Mr McDonald said that Temple Bar Renewal, which is responsible for approving projects for tax incentives, had "singularly failed" in its remit to ensure a balanced mixed use in the area. A "thriving retail sector", he said, was now required to redress, at least partially, the imbalance, which had been caused in part by the high rent policies pursued in Temple Bar.

He applauded some of the developments in the area, including the children's cultural centre, The Ark. But he described as a "betrayal" the demolition of several 18th century buildings at Essex Quay and said the development of SS Michael and John's Church for use as a Viking adventure project was "a fundamental mistake".

Mr Maurice O'Connell, an artist, said that people were visiting Temple Bar for leisure rather than "high cultural activity" and artists needed to take up the challenge offered by the area's facilities to attract visitors towards the artistic side of Temple Bar.

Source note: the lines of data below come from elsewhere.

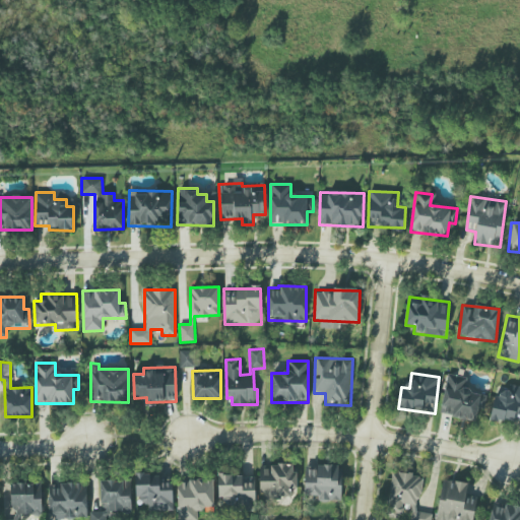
[(441,415),(479,420),(483,394),(464,391),(466,377),(446,375),(441,415)]
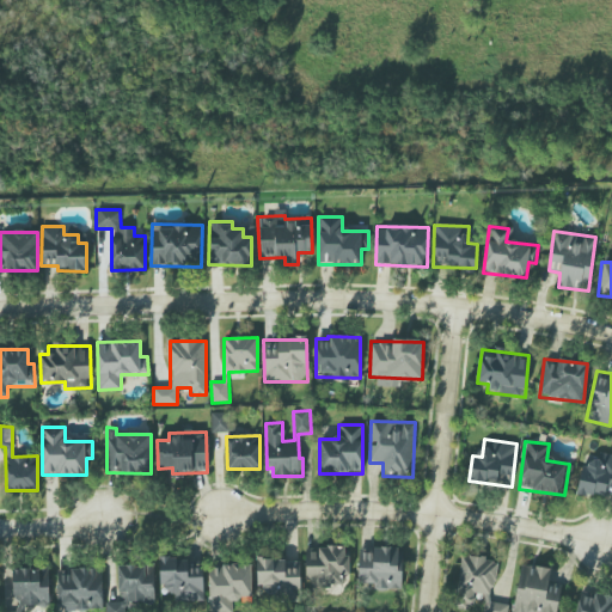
[(611,456),(585,451),(577,491),(611,497),(611,456)]
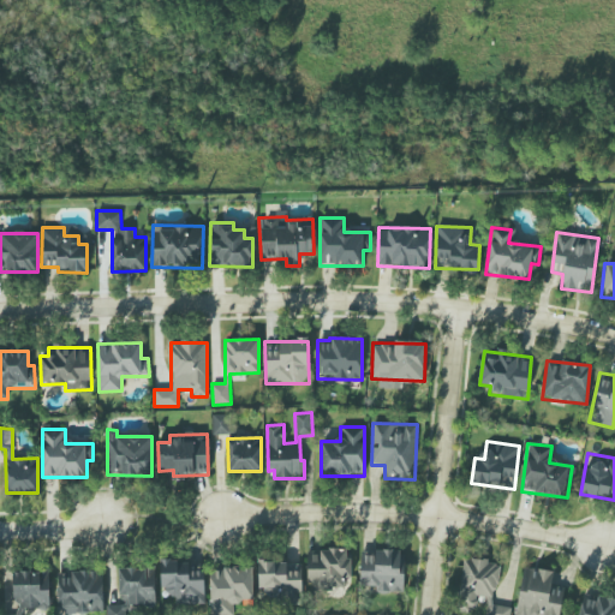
[(306,551),(308,590),(350,589),(348,550),(306,551)]
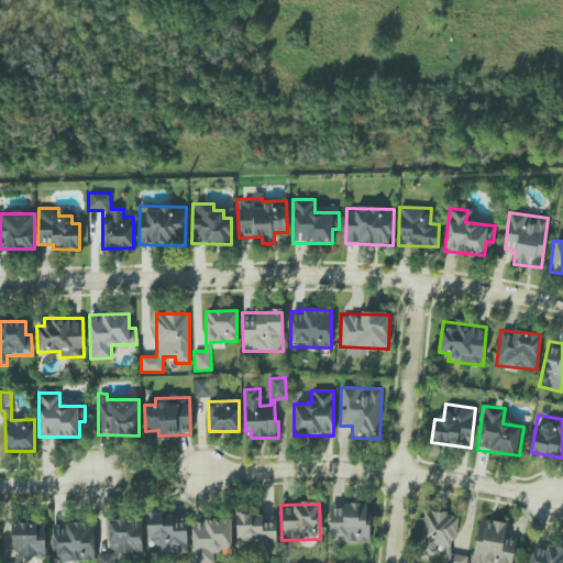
[(368,543),(370,505),(330,504),(330,537),(344,537),(344,542),(368,543)]
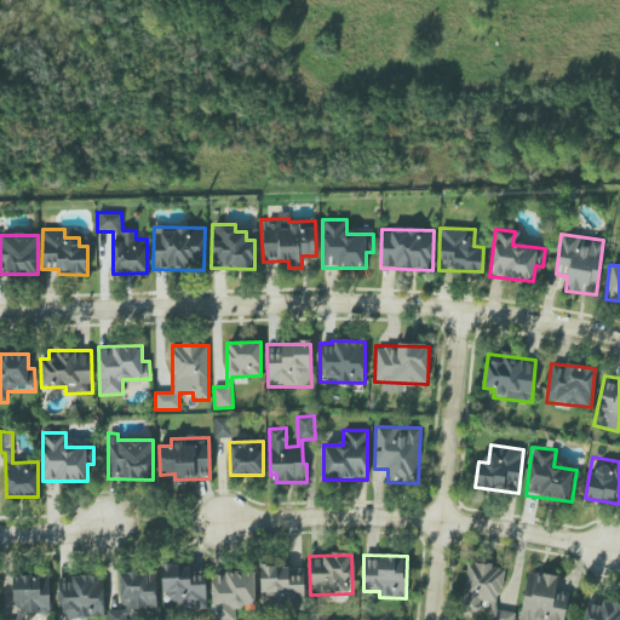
[(465,606),(480,607),(480,602),(491,602),(489,619),(514,619),(515,612),(499,610),(501,566),(466,564),(465,606)]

Mr Mick Rafferty, chairman of the board of the Fire Station Art Studios, said that the area was a success financially, but only on its own terms. Its development was based on commercial greed, he said, and it risked alienating and excluding ordinary citizens, a "betrayal" of the original vision behind the area.

"There is now a very real possibility that a tourist visiting Temple Bar would not meet a Dubliner," he told the audience.

The danger of "gentrification" was stressed by Prof William Smith of the Department of Social Geography in University College Cork, despite the anti gentrification concern at the heart of the original £37 million funding package for the area.